What he found:  “When someone was deviant, they [the Siksika] didn’t peg them as deviant. A person who was deviant could redeem themselves in society’s eyes if they left that behaviour behind” (Blood and Heavy Head, 2007).

 

Maslow’s theory:  

The grand narrative of America

Human beings were increasingly seen as consumers.

What he found:  First Nations often consider their actions in terms of the impacts of the “seven generations”. This means that one’s actions are informed by the experience of the past seven generations and by considering the consequences for the seven generations to follow (Lame Deer, 1994).

 

Decolonising education: alternative ways

Why did Maslow keep silent about what he had discovered over the six weeks he spent with the Siksika? Teju Ravilochan (2021) speculates that he may have faced dismissal had he included the alternative way of living and thinking in his publications.

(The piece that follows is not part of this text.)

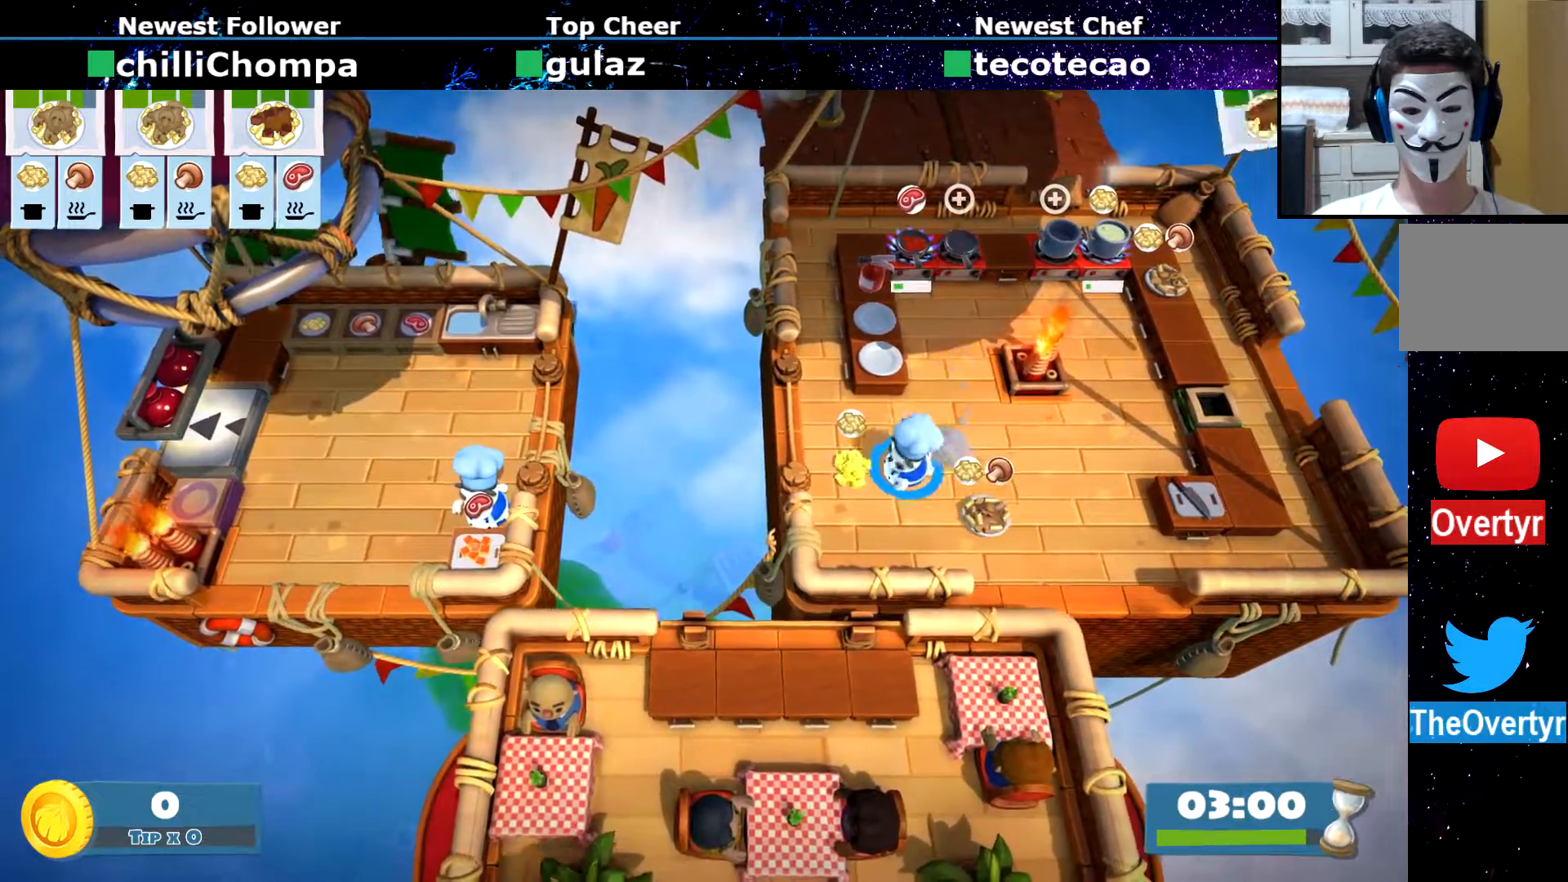
{"buttons": ["SQUARE"], "left_stick": "up-right", "events": [[50, "CROSS", "down"], [100, "left_stick", "up-right"], [117, "CROSS", "up"], [150, "CIRCLE", "down"], [283, "CIRCLE", "up"], [467, "SQUARE", "down"]]}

Publicly challenging global views may have led to Maslow being ridiculed or ‘cancelled’ in our current understanding. Ravilochan reminds us that Galileo faced permanent house arrest and was labelled a heretic when he defended the Copernican heliocentric solar system. Maslow visited the Siksika at a time when any association with communist ideas was likely to lead to public shaming. From more recently discovered unpublished journals, we know Maslow was enlightened by what he experienced, yet he did not include them in his publications.

Professor Olivette Otele, professor of slavery and the memory of enslavement at the University of Bristol, states that decolonising education is a mindset. We can change our mindsets by recognising that colonialism is responsible for creating Eurocentric dominance – universities were established around the world from the 16th century by Spain, France, England, Portugal and Belgium.

Education via these universities created the grand narratives establishing binary oppositions – savage and civilised; black and white; knowledge and ignorance.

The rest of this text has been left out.